The bonds are designed to trade off Khan’s international lustre.
“Imran Khan resonates with overseas Pakistanis, he’s amazing, his 20 years of social welfare work has been largely sustained by overseas Pakistanis,” Umar says. “There’s a special bond there, and in our efforts to rebuild Pakistan we wanted the overseas Pakistanis to play a significant role.”
He’s also going after corruption, especially funds salted away offshore, and expects the international community to cooperate with him in getting the money back.
“How much is out there? Nobody knows,” he says. “This is ill-gotten wealth, parked abroad and not disclosed to the tax authorities because of the weak reporting systems we have here. But it runs into billions of dollars for sure, probably tens of billions.
“Am I relying on any of that for the financing needs of Pakistan? No, because there is a tremendous uncertainty in terms of the time it will take for the money to fly back into the country.”
Imran Khan resonates with overseas Pakistanis... There’s a special bond there, and in our efforts to rebuild Pakistan we wanted the overseas Pakistanis to play a significant role - Asad Umar
Umar says he wants to plant two thoughts in the minds of Pakistanis: “One; that it is easier to make money in Pakistan right now and the government is there to make it easier for them to start a business, to make money and grow wealthy. At the same time, we want them to feel that there is an increasingly high cost of trying to earn illegitimate money, or trying to hide money. There is a zero tolerance on corruption now. The two go together. People are now saying: ‘These guys are serious and they are pursuing our money’.”
As for tax collection, he wants to modernize the reporting procedure, using artificial intelligence and data analytics to determine who isn’t paying.
Tax amnesties – Pakistan has had four in six years – have failed, he says.
“If another amnesty is to be done, it will have to be, to quote Saddam Hussein, the mother of all amnesties. Or the last amnesty that is ever going to be done,” he adds.

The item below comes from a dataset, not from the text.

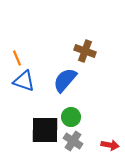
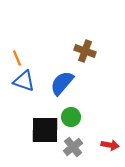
blue semicircle: moved 3 px left, 3 px down
gray cross: moved 6 px down; rotated 18 degrees clockwise
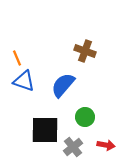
blue semicircle: moved 1 px right, 2 px down
green circle: moved 14 px right
red arrow: moved 4 px left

“Clearly what has happened in Pakistan is the creation of a moral hazard, when people believe there is an amnesty coming down the road – and that’s a hindrance to getting people into the tax net. Let’s just say that’s not the first solution we’re thinking of.”
Privatization
As finance minister, Umar also chairs the government’s moribund privatization commission. Some state companies have been on the list for 25 years.

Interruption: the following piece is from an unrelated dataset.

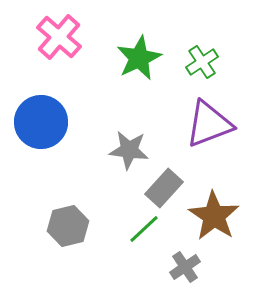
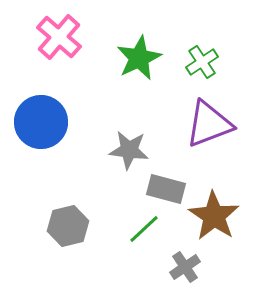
gray rectangle: moved 2 px right, 1 px down; rotated 63 degrees clockwise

“It’s a ridiculous situation,” he says. “The moment they are put on the list, they’re no longer managed as going concerns. As a result, all that has been done is eroding value.”
On his watch, 11 enterprises have been slated for privatization over the next three years, prominent among them small banks SME Bank and First Women Bank.
The long-mooted privatizations of National Bank of Pakistan, the second-biggest bank after privately owned Habib Bank, and of airline PIA have been shelved.
At NBP, Umar has approved the appointment of veteran Citibanker, Arif Usmani, as chief executive, which he says is an example of skilled expatriate Pakistanis returning home to contribute.
Umar says privatizations will be open to foreign investors, and that he is finalizing financial advisers. The returns, he says, will be “north of $1 billion”.
One question for those foreign investors is, just how secure is the Khan government? Generals have held power for almost half of Pakistan’s 72 years of independence.
Since coming to office, the Khan government has been under relentless assault from the wounded Bhutto and Sharif clans who have grown accustomed to exchanging power. Analysts say Khan has the support of the military, so long as his reformist zeal does not extend to dismantling the generals’ $25 billion business empire.
Pakistan’s growth model is broken, Umar says.
“It has been a consumption-led, imported capital finance model,” he says. “We should shift our transition, which we are doing right now, to an investment-driven, export-oriented growth model,” absent of the IMF.
“When that is in place, I will sleep easy at night.”